La machine est devenue plus sensible, et le terme évoqué de naturel est cohérent en cela que la machine est plus anthropomorphique puisque comme nous, elle ressent le contact. C’est bien évidemment un détournement intellectuel qui nous fait voir la machine comme une créature pensante et sensible. Mais c’est aussi dans cette direction que le développement des interactions évolue. La machine est bardée de capteurs qui lui indiquent toutes sortes d’informations sur son état et son environnement. Prenons l’exemple du gyroscope, qui comme l’oreille interne et la proprioception chez l’Homme, permet à la machine de savoir dans quelle position elle se trouve. Elle a désormais plus connaissance de son environnement, elle est plus active et plus présente. En face, l’utilisateur expérimente une interaction simplifiée, moins abstraite et plus proche d’une expérience animale. Néanmoins le procédé reste trompeur et le toucher demeure exclue.

Observations

Il est regrettable de réaliser que l’interaction tactile nous éloigne plus du lien au toucher que ne le ferait le clavier. Dans une recherche de simplification des interfaces et de l’interaction, l’affichage a pris le pied encore un peu plus sur les autres modalités d’interaction. Il faut toujours voir pour agir. Mais les interfaces tactiles, malgré leurs défauts, apparaissent plus agréables et plus faciles. Ce contact étroit et direct avec l’interface crée un lien spécial entre l’appareil et l’utilisateur. C’est aussi cela qui justifie cette modalité pour les appareils mobiles avec autant de pertinence. Une intimité spéciale née de ce mode d’interaction qui exige à l’utilisateur de toucher son interface, de caresser les symboles, ou de répéter des gestes jusqu’à épuisement.

Une interface tactile sur un appareil personnel le rend probablement encore plus personnel. Aussi parce que celui-ci est plus proche de nous qu’auparavant parce qu’il ressent le toucher. On animalise plus facilement ces machines que nous ne le faisions pour nos précédents objets. Le toucher renforce notre rapport matériel.

Le toucher est probablement le sens le plus viscéral. Il est accrocher profondément au corps. Quand le regard peut porter à l’horizon, et l’ouïe se focaliser sur ce son là-bas, le toucher lui reste concentré sur ce qui m’entoure immédiatement. Cet espace juxtaposé à mon corps. Juste là et jamais plus loin. Le toucher est sensuel et plus organique que la vue ou l’ouïe. C’est l’apogée du contact avec l’autre, et avec le monde. Toucher c’est connaître intimement. C’est pourquoi l’interaction tactile est si généreuse et pauvre à la fois.

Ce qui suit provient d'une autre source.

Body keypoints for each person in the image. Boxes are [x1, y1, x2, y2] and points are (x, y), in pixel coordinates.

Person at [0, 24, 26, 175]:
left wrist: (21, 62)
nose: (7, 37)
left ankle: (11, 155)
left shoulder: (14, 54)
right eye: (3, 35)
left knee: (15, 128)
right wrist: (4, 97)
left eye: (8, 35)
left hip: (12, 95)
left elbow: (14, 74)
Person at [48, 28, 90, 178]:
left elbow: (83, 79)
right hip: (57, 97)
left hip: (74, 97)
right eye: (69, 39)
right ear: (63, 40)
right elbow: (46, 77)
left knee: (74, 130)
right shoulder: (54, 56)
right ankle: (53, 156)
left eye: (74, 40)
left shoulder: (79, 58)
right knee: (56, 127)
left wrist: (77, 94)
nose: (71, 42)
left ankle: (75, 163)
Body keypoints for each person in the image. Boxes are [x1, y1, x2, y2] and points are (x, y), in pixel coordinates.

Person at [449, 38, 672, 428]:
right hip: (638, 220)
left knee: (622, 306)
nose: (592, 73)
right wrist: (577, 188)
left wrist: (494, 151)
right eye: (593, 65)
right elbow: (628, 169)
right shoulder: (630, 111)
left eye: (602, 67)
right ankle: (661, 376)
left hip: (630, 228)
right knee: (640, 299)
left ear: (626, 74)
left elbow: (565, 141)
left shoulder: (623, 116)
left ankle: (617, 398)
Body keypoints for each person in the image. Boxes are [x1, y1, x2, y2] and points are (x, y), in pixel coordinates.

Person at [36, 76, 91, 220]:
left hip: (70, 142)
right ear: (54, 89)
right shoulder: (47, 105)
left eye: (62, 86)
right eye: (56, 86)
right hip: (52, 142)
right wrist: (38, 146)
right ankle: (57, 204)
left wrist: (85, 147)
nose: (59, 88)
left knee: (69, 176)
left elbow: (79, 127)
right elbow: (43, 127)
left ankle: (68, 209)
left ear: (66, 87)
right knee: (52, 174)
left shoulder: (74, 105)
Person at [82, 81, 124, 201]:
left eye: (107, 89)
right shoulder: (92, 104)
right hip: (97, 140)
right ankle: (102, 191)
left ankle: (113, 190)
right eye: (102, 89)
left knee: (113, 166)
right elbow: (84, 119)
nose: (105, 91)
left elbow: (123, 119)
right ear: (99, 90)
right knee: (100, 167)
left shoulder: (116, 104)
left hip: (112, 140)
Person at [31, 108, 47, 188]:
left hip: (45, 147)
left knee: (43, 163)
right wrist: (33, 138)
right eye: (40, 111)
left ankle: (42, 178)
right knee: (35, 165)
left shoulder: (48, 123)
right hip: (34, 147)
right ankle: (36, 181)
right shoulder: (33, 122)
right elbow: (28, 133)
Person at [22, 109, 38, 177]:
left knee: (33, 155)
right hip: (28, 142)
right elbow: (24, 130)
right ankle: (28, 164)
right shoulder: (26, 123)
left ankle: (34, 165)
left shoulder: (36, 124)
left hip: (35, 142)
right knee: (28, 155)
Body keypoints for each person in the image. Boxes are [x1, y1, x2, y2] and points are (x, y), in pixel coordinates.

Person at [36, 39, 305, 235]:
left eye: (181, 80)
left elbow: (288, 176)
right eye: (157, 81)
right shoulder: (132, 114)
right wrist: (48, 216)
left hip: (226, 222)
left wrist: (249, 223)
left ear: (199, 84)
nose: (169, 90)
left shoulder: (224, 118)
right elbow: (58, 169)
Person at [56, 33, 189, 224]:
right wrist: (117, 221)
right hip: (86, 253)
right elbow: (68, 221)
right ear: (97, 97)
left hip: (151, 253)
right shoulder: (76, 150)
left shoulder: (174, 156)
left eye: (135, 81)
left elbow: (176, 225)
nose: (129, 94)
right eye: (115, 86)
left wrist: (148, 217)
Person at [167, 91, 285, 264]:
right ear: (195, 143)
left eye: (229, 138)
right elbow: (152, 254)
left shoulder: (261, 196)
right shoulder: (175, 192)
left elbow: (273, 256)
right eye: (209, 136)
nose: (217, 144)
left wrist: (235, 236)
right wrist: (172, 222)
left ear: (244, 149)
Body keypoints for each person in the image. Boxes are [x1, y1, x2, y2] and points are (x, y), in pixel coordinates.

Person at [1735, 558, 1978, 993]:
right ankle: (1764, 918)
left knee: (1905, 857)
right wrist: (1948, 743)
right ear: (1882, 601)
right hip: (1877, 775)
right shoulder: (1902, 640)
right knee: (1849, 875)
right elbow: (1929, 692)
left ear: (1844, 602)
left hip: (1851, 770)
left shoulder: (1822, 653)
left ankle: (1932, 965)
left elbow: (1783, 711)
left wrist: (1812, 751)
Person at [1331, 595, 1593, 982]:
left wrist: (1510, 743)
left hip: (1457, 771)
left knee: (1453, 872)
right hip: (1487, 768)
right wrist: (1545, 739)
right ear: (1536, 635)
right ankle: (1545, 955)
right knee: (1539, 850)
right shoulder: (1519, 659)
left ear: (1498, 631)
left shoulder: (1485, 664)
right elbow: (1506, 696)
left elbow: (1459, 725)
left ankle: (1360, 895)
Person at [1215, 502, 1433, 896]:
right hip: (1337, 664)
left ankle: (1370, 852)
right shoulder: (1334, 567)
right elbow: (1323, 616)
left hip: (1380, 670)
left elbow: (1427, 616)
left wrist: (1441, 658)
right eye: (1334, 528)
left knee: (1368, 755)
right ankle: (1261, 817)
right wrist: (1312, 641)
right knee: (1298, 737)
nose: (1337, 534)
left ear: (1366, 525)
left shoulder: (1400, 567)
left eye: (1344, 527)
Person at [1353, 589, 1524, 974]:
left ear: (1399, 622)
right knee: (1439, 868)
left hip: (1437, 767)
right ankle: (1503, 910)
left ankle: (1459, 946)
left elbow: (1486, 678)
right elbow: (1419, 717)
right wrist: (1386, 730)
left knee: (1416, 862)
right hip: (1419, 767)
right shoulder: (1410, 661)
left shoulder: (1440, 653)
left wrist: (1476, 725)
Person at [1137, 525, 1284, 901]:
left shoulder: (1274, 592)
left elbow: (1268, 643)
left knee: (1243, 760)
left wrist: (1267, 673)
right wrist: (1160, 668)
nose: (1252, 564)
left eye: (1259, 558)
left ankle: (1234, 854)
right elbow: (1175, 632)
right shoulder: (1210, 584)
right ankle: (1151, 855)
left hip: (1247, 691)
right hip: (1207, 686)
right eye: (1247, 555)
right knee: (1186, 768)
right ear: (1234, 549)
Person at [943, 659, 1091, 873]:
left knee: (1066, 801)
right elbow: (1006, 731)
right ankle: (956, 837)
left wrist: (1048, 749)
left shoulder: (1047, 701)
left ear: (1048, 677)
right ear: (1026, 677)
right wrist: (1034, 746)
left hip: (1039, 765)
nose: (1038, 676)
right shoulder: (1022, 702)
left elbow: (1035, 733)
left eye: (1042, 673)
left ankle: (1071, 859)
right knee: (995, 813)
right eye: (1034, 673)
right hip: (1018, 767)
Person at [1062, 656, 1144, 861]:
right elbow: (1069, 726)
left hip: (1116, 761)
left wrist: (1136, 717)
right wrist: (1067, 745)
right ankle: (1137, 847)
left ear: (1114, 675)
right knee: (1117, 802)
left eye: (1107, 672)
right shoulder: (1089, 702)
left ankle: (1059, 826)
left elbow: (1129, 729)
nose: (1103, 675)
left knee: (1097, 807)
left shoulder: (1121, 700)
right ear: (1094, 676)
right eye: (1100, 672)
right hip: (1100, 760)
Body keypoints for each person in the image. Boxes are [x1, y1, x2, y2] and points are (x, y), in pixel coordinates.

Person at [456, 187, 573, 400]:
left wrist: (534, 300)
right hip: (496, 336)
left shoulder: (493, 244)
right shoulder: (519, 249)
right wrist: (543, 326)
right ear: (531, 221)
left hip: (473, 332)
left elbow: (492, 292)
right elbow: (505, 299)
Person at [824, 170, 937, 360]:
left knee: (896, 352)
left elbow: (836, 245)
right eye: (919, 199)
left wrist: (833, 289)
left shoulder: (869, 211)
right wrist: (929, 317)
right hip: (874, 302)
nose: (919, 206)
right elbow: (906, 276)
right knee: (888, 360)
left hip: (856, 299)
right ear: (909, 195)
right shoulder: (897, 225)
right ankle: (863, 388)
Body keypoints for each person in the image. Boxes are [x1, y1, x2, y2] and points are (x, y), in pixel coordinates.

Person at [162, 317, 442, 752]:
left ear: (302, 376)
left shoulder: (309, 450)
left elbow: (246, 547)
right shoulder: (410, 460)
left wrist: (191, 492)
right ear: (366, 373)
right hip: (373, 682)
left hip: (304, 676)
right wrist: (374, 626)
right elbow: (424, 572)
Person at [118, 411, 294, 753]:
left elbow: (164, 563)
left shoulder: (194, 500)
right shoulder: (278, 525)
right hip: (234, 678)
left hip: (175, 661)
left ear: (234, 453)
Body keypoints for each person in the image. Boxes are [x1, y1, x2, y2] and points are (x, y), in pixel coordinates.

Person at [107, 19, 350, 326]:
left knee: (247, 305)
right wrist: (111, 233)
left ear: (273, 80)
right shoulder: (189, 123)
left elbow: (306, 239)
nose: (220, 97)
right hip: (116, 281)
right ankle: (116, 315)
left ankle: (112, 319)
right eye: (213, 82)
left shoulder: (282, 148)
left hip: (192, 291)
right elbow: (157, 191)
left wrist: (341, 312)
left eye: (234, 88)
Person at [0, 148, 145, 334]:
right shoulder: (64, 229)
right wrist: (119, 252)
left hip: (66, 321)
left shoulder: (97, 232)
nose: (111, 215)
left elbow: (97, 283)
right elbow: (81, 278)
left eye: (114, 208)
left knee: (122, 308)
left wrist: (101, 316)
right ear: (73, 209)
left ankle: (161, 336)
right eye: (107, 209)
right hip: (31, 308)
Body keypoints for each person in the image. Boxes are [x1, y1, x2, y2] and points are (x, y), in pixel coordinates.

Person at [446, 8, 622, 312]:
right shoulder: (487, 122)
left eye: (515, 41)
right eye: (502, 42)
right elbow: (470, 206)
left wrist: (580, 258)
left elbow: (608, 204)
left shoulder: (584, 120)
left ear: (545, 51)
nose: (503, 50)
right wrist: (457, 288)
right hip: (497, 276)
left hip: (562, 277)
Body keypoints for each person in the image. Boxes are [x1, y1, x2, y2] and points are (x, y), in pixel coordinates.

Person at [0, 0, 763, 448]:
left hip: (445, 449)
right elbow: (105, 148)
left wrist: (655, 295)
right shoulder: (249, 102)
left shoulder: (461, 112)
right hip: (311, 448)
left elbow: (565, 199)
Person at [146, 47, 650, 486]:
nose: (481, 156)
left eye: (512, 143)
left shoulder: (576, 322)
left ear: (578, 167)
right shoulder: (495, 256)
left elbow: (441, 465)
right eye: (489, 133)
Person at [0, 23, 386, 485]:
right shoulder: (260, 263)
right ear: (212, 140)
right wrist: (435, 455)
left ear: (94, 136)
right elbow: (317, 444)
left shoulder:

Cette interaction enrichit d’un nouvel aspect relationnel, nous prive simultanément de notre capacité à ressentir physiquement l’efficacité de nos actions. Ceci est frustrant pour l’individu. L’utilisateur perd en compréhension physique, en même temps qu’il gagne en magie. Toucher une interface qui réagit plus vite que ma main, c’est surprenant et captivant. Mais le vide sensoriel laissé est décevant. L’interaction tactile doit résoudre ce problème, devenir plus riche et rendre au toucher son sens véritable.

Le toucher est un sens important et intime. Il est peu traité par le design, et particulièrement dans l'interaction informatique. Pourtant, c'est selon moi une perception unique du monde adjacent, même numérique.